Procedure 18 Tendon Transfers for Carpal Tunnel Syndrome
See Video 14: Tendon Transfer for Anterior Interosseous Nerve Palsy (FDS to FPL)
Examination/Imaging
Clinical Examination
Sensation: It is important to document the level of sensation in the thumb and fingers preoperatively. Patients may also have diminished sensation in the ulnar nerve distribution. The potential functional benefit of a tendon transfer will be diminished in a patient with sensory loss, and these patients must be counseled about the likely poorer outcome after surgery.
Joints: To get a good result from the tendon transfer, patients must have good passive range of motion at the thumb metacarpophalangeal (MCP) joint and the thumb carpometacarpal (CMC) joint. It is not uncommon for patients to have basal joint arthritis with a supination and adduction deformity of the thumb and first web-space contracture. This should be addressed before a tendon transfer is considered.
Motor: Many motors have been described for opponensplasty. Our first preference is the palmaris longus (PL) followed by the extensor indicis proprius (EIP), if the PL is absent. We rarely use the flexor digitorum superficialis (FDS) of the ring finger because of the greater morbidity (weakening the power grip, risk for proximal interphalangeal [PIP] joint flexion contracture, swan-neck deformity) and because the soft tissue pulley attenuates over time. Although the tension fraction of PL (1.2%) and EIP (1%) is theoretically less than the combined tension fraction of abductor pollicis brevis (APB) (1.1%) and opponens pollicis (OP) (1.9%), the transfer only needs enough strength to position the thumb in abduction.
The transfer of the PL (Camitz transfer) is typically performed for an elderly patient with CTS and severe thenar atrophy. The Camitz transfer is considered a “freebie” procedure because the incision used for CTS can be extended to the wrist in a zigzag fashion to obtain the PL augmented by the palmar fascia to attach into the ABP insertion at the radial MCP joint. As with any freebie procedure, however, the direction of tendon pull is not in line with the APB muscle but rather is more parallel to the forearm, which does diminish the biomechanical construct of this tendon transfer procedure. For an elderly patient with modest functional requirements, this transfer does serve the purpose of restoring some abduction and will permit the patient to recover acceptable thumb function.
We use the test described by Mishra to determine the presence of the PL. The traditional test described by Schaeffer requires the patient to abduct and oppose the thumb to the small finger and flex the wrist.
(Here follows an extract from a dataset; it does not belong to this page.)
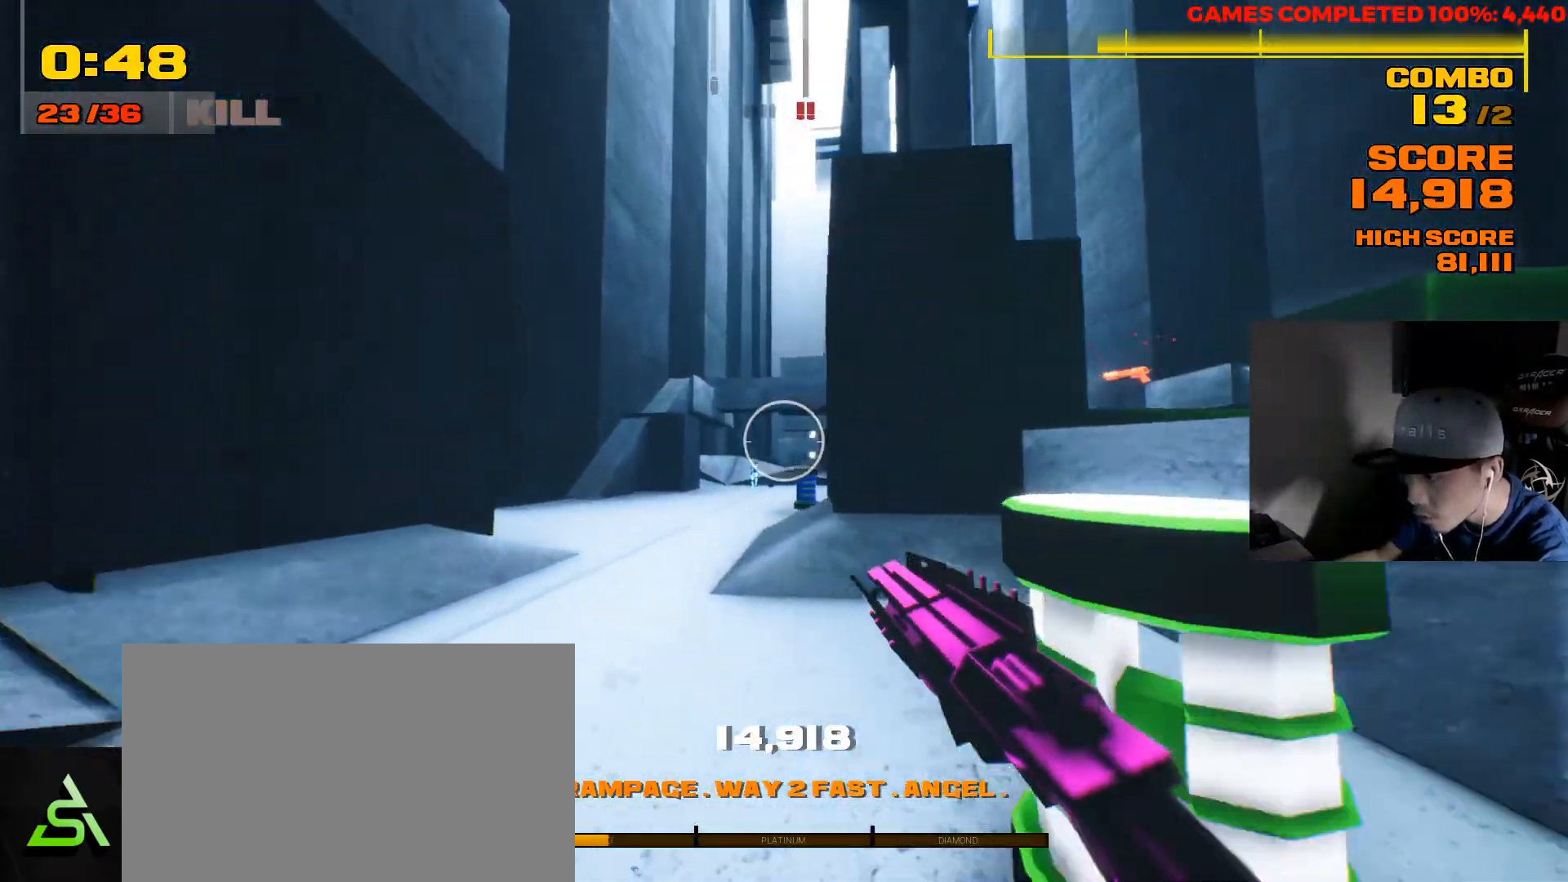
{"keys": [], "mouse": [], "events": [[17, "shift", "up"], [83, "a", "up"], [250, "space", "down"], [350, "w", "up"], [383, "space", "up"]]}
A patient with thenar atrophy will find it difficult to do so. The Mishra test is performed by holding the patient’s wrist and fingers in hyperextension, while asking the patient to flex the wrist. This stretches the palmar aponeurosis and makes the PL taut when the patient attempts wrist flexion (Fig. 18-1).
Surgical Anatomy
Thumb opposition is a complex movement produced by a combination of flexion, palmar abduction, and pronation and requires participation of both the MCP and CMC joints. The prime muscle of thumb opposition is believed to be the APB with contributions from the OP and flexor pollicis brevis (FPB).
The muscles affected after low median nerve palsy are the APB, OP, superficial head (radial head) of the FPB, and the radial two lumbricals (first and second). The first three muscles are innervated by the recurrent motor branch of the median nerve, whereas the latter two are innervated by the first and second common palmar digital nerve branch of the median nerve.
Reasonable thumb abduction and opposition may be retained after isolated median nerve injury or severe carpal tunnel syndrome as a result of preserved ulnar nerve function (retained innervation of the deep head of the FPB and variability in thenar muscle innervation by connection between the ulnar and median nerves). Figure 18-2 shows the preoperative appearance of the hand with severe CST on the right. Note the thenar atrophy and inability to palmarly abduct the right thumb.
The midpalmar portion of the palmar aponeurosis has three layers: superficial longitudinal fibers, deeper transverse fibers, and deepest vertical fibers. Only the superficial longitudinal fascia is obtained in continuity with the PL to maximize the length of this tendon to reach the APB insertion.
Positioning
The procedure is performed under tourniquet control. It is usually performed under sedation and local anesthesia because this procedure is rather expedient and there is no need to take unnecessary anesthetic risk in elderly patients. The patient is positioned supine with the affected extremity on a hand table.